Es una hipótesis plausible, no sólo por la carencia de espejos, sino también por la falta de tiempo libre. Sólo el ocio nos permite hacer el tonto frente al espejo. Cuando estás condenado a trabajar durante jornadas laborales extenuantes para poder llevarte un mendrugo de pan a la boca, generalmente lo que menos te importa es qué cara pones en tu vida.

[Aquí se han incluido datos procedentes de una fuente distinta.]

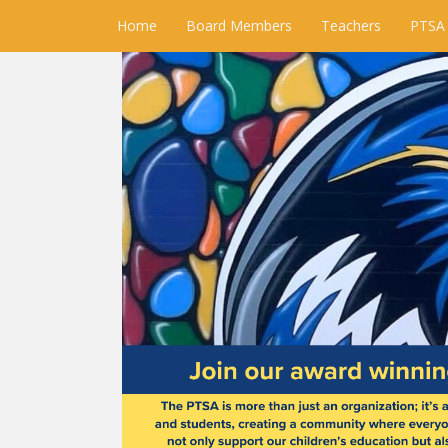
Home
Board Members
Teachers
PTSA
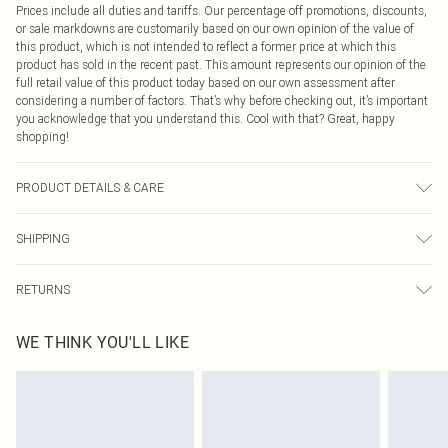
Prices include all duties and tariffs. Our percentage off promotions, discounts,
or sale markdowns are customarily based on our own opinion of the value of
this product, which is not intended to reflect a former price at which this
product has sold in the recent past. This amount represents our opinion of the
full retail value of this product today based on our own assessment after
considering a number of factors. That’s why before checking out, it’s important
you acknowledge that you understand this. Cool with that? Great, happy
shopping!
PRODUCT DETAILS & CARE
Main: 95% Polyester, 5% Elastane Machine wash. Model wears size 16.
SHIPPING
USA Standard Shipping
$9.99
RETURNS
6 - 8 Business days (Mon - Sat)
As of 05/15/2025 we do not provide cash refunds. For any orders placed
USA Express Shipping
$14.99
WE THINK YOU'LL LIKE
before the 05/15/2025 which are subsequently returned we will honour a cash
Up to 3 - 4 business days
refund. Upon returning your item, you will receive credit to your boohoo
Canada Standard Shipping
$16.99
account or as a voucher.
8 business days
Something not quite right? You have 21 days from the day you receive it, to
send something back.
Canada Express Shipping
$29.99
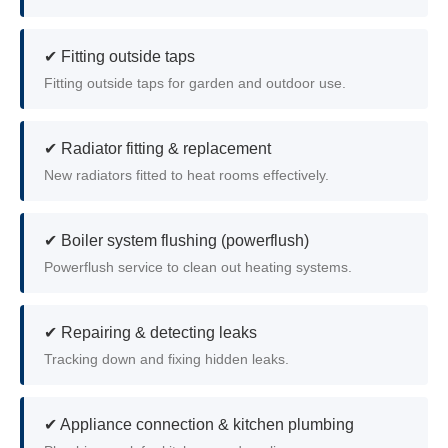
✔ Fitting outside taps
Fitting outside taps for garden and outdoor use.
✔ Radiator fitting & replacement
New radiators fitted to heat rooms effectively.
✔ Boiler system flushing (powerflush)
Powerflush service to clean out heating systems.
✔ Repairing & detecting leaks
Tracking down and fixing hidden leaks.
✔ Appliance connection & kitchen plumbing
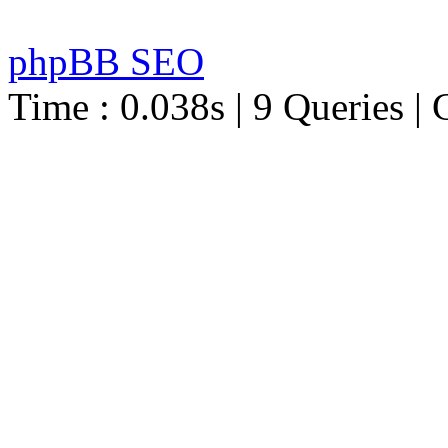
phpBB SEO
Time : 0.038s | 9 Queries | 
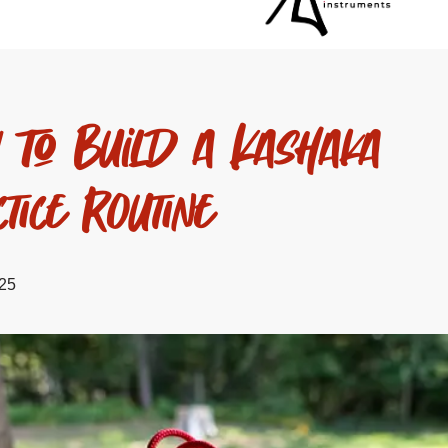
 to Build a Kashaka
tice Routine
025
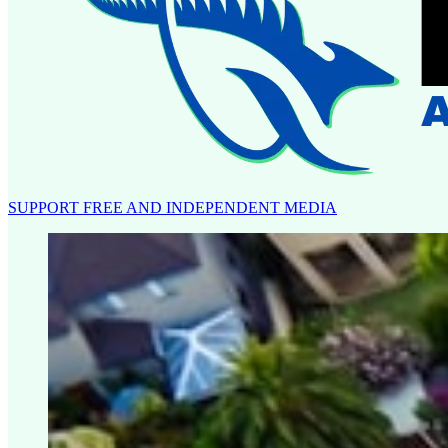
SUPPORT FREE AND INDEPENDENT MEDIA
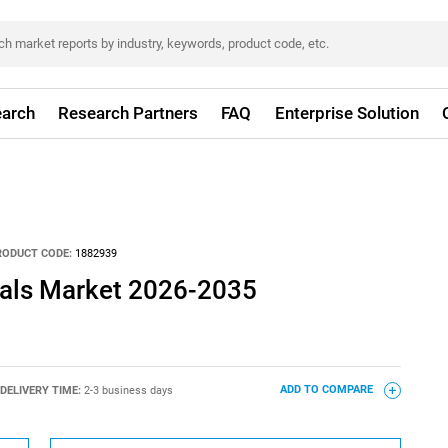
arch
Research Partners
FAQ
Enterprise Solution
RODUCT CODE:
1882939
als Market 2026-2035
DELIVERY TIME:
2-3 business days
ADD TO COMPARE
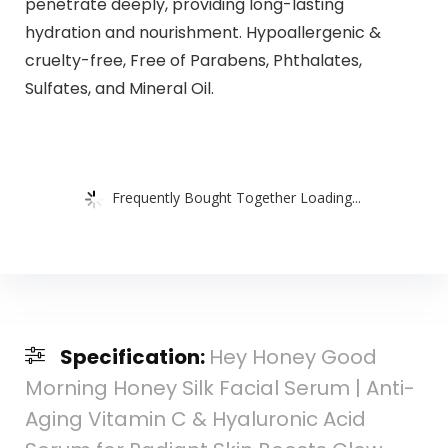
penetrate deeply, providing long-lasting
hydration and nourishment. Hypoallergenic &
cruelty-free, Free of Parabens, Phthalates,
Sulfates, and Mineral Oil.
Frequently Bought Together Loading...
Specification:
Hey Honey Good
Morning Honey Silk Facial Serum | Anti-
Aging Vitamin C & Hyaluronic Acid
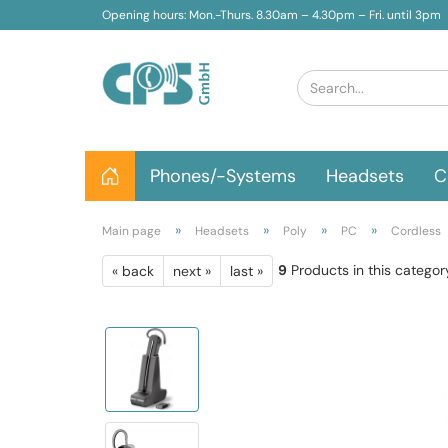
Opening hours: Mon.-Thurs. 8.30am – 4.30pm – Fri. until 3pm
Phones/-Systems
Headsets
C
»
»
»
»
Main page
Headsets
Poly
PC
Cordless
9
Products in this categor
« back
next »
last »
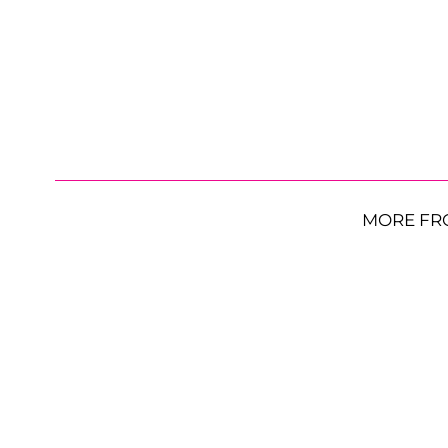
MORE FR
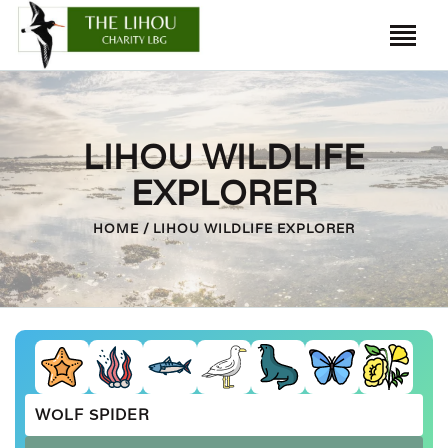
HOME
LIHOU WILDLIFE
LIHOU ISLAND
EXPLORER
THE HOUSE
HOME
LIHOU WILDLIFE EXPLORER
HISTORY
WILDLIFE
CAUSEWAY
FRIENDS OF LIHOU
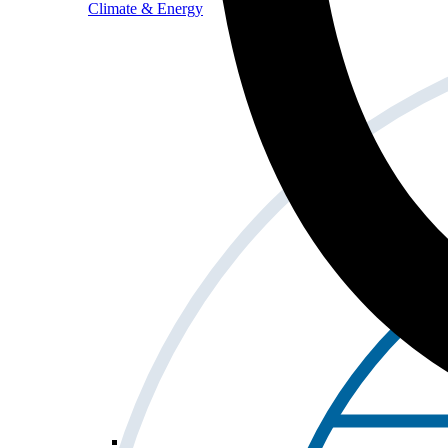
Climate & Energy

El ocio, algo tan novedoso como los espejos, es el responsable de nuestros melindres, o incluso que nos aburramos en nuestras vacaciones, como podéis leer en Gente que se aburre viajando… esa clase de gente.
Los gestos perfectamente codificados, aprendidos y ensayados no llegaron a nosotros hasta la democratización de los espejos y el tiempo libre.
Plata para reflejar
Aunque los romanos ya descubrieron cómo depositar plata sobre un vidrio de forma que se produjera una superficie reflectante, y el secreto se redescubrió en la Edad Media, producir una superficie lo suficientemente grande para comprobar el propio aspecto era un trabajo complejo, y los espejos siguieron siendo lujos inalcanzables para la mayoría hasta bien entrado el siglo XVIII, tal y como explica Hugh Aldersey-Williams en La tabla periódica:
Estas dos cualidades antiguas de la plata (su propensión a deslucirse del blanco al negro, y la capacidad de su superficie pulida de reflejar tan perfectamente la luz que uno puede ver en ella su propia cara) llegaron a una convergencia sorprendente en el mundo moderno. Porque, al igual que en la imagen especular, la fotografía es un registro óptico captado en plata.
Así de influyente pudo llegar a ser el espejo y la fotografía democráticas, ambas dependientes de la plata, el Youtube o la cam del smartphone de la época.
Los espejos modernos consisten de una delgada capa de plata o aluminio depositado sobre una plancha de vidrio, la cual protege el metal y hace al espejo más duradero. Permitiéndonos ser todavía más teatrales en nuestros gestos; todo ello sumado a las cámaras, y al cine. Y así, quizá sin apenas darnos cuenta, vamos asimilando los gestos de, por ejemplo, las estrellas de acción del celuloide: sus modos de andar, de subirse las solapas, de mirar, de hablar, de lanzar ocurrencias socarronas, de soportar el dolor con estoicismo. De Jean Claude Van Damme adquirimos su particular manera de luchar, más próxima a la danza que a las artes marciales; de Bruce Willis, su cautivador fruncimiento de labios; de James Bond (normalmente el interpretado por Sean Connery), su dandism; de Dolph Lundgren, su escorzo hierático; de Robocop, su fría determinación e imperturbabilidad; de Harrison Ford (sobre todo en la trilogía de Indiana Jones), su manera de reírse o mostrar sorpresa, arqueando las cejas y dibujando una V invertida con los labios... y así.